Posted 16 June 2014 - 02:27 PM
FH,
wellbutrin XL 300 mg, which has worked fine for years as long as it's the brand...my depression, as I've said before, seems to be the dopamine deficient kind....
(I had nightmare reactions to the generic, bupropion, back in 2005, when I ended up in the hospital with uncontrolled projectile vomiting, and in 2007, when I had a psychotic episode and ended up in the snake farm....for at least overnight, but it could have been several days...I have zero recollection....)
Diazepam, 2 mg a day, which I take in 1 mg doses, 12 hours apart.....
My usual supplements, vitamin, fish oil, magnesium, b complex....
I believe that the anxiety tailspin was building, and finally blew up related to my returning chunks of memory, and the overwhelming reaction I've had to what I've remembered...failure to file taxes, spending thousand of dollars doing weird online shopping, the extent to which I was drinking, old cat poop in the closet, months of unwashed laundry, and a number of deeply damaged relationships I caused.....
In addition, I started recognizing the extent of the damage to my cognitive functions....I can't even read a bus schedule correctly now, I keep missing my subway stop for my apartment building, I can't read out loud well anymore, I mispronounce words...on and on...and more to come most likely....
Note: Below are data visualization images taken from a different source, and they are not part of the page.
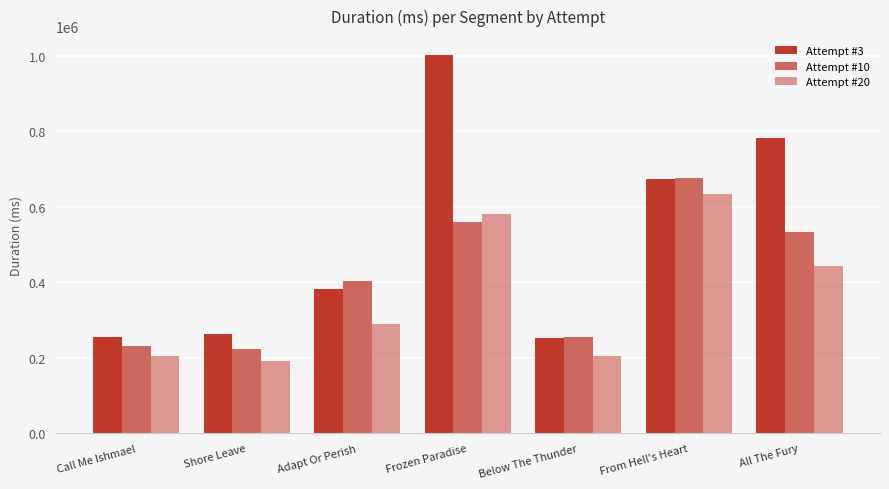

Rank the series at All The Fury from highest to lowest value.

Attempt #3, Attempt #10, Attempt #20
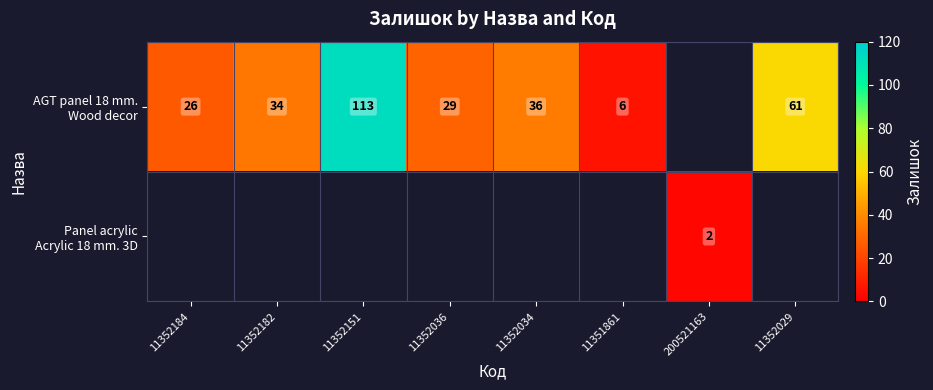

At how many categories does at least one series exceed 74?

1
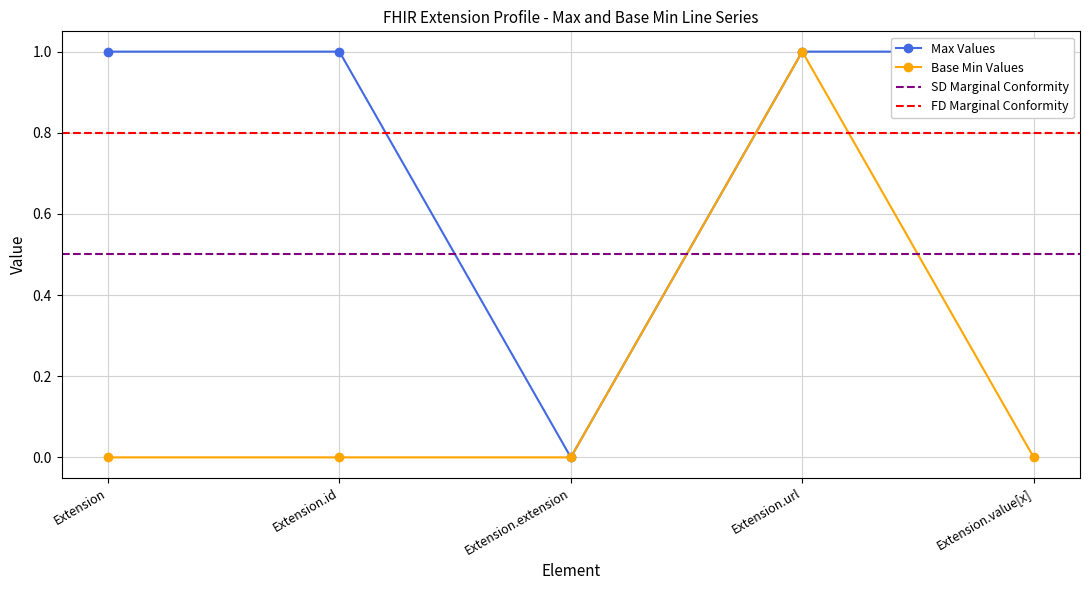

Reading left to right, extract all data points from this chart.

Max: 1	1	0	1	1
Base Min: 0	0	0	1	0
My already fragile circuits just plain overloaded and fried out....I just collapsed in shame and horror, and despair at how I can find a way to make these things right when I can't even find good medical and psych help....
The diazepam is helping me stay stable and to begin to work through these things, one at a time, with some degree of priority...and to begin to reach out to reconnect with a couple of friends and to start attending NA meetings.